A day's journey] One of the three days, John 3:3. Not all the three in one day, for haste, as Jerome would have it.

And he cried, and said] Not fearfully muttering his message, but delivering it with a courage, Boanerges-like, able almost to make his hearers' hearts fall down and hairs stand upright, as one saith of Master Perkins.

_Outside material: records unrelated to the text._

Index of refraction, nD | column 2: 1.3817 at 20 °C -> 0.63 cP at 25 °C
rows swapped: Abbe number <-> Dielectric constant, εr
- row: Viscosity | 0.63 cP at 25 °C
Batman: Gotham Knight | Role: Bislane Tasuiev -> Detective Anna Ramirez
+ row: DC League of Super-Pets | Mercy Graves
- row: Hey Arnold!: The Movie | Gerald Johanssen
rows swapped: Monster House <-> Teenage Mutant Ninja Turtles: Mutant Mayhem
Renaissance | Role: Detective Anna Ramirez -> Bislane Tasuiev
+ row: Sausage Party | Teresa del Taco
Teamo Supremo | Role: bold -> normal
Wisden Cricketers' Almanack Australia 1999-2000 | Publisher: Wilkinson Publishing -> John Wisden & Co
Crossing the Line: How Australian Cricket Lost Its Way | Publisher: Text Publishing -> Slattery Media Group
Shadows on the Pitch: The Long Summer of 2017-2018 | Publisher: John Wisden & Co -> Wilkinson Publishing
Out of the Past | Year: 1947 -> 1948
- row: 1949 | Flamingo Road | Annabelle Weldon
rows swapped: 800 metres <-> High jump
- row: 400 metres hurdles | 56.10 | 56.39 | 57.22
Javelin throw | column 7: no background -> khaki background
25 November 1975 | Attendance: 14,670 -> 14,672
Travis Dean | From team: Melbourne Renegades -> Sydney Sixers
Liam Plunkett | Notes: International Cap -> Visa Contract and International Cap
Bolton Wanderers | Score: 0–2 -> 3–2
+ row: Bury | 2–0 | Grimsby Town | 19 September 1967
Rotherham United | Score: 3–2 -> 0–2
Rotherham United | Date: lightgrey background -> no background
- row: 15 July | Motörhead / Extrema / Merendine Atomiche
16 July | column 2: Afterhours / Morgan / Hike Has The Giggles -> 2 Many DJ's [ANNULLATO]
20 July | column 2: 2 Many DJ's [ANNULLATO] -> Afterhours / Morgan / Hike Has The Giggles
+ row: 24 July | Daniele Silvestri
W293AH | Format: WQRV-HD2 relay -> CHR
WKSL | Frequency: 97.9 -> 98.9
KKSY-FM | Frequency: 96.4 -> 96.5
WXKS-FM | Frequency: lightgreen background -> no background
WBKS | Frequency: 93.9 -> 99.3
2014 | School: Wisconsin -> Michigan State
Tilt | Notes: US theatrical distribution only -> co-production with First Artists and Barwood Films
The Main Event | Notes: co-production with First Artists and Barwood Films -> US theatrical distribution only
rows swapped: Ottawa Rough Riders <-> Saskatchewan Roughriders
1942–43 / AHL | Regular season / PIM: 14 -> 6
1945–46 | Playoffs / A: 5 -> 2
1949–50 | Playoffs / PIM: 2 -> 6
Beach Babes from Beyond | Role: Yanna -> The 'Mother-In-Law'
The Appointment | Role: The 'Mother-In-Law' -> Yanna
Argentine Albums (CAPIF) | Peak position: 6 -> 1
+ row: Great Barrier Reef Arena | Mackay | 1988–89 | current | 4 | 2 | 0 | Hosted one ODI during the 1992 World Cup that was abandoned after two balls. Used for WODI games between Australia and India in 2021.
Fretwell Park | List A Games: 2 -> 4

Yet forty days and Nineveh shall be overthrown] The word properly noteth a sudden, inevitable, and perpetual destruction, such as was that of Sodom and her sisters, Gen 19:25 Jeremiah 20:16 Isa 13:19 Amos 4:11. Now we must not think that Jonah said no more than is here set down; that he expressed no condition, such as was that, Revelation 2:5, "except ye repent"; or that like a madman he ran up and down the city (as one did once about Jerusalem, and another lately about London), repeating and thundering out these words only, inconditis et ineptis clamoribus, with harsh and hoarse outcries. God therefore threateneth that he may not punish, and all his threats are conditional, Jeremiah 18:8, if they repent, he will also. This, if Jonah expressed not, yet the Ninevites understood; for else they would never have repented, but despaired (as Judas with his poenitentia Iscariotica), and defied Jonah as an evil messenger sent against them. They might well enough think that if God had not meant them mercy he would never have forewarned them, never have given them forty days' respite: the Septuagint cannot be refused for rendering it three days' (though some have attempted it). It is probable that Jonah omitted nothing that pertained to the preaching of repentance, though here we have it set down in some only. The Hebrews tell us that the mariners also went to Nineveh; and, telling what had befallen Jonah at sea, confirmed his doctrine and sentence against the Ninevites, who thereupon repented. But these, as they affirm without reason, so they may be dismissed without refutation.

Jonah 3:4

4 And Jonah began to enter into the city a day's journey, and he cried, and said, Yet forty days, and Nineveh shall be overthrown.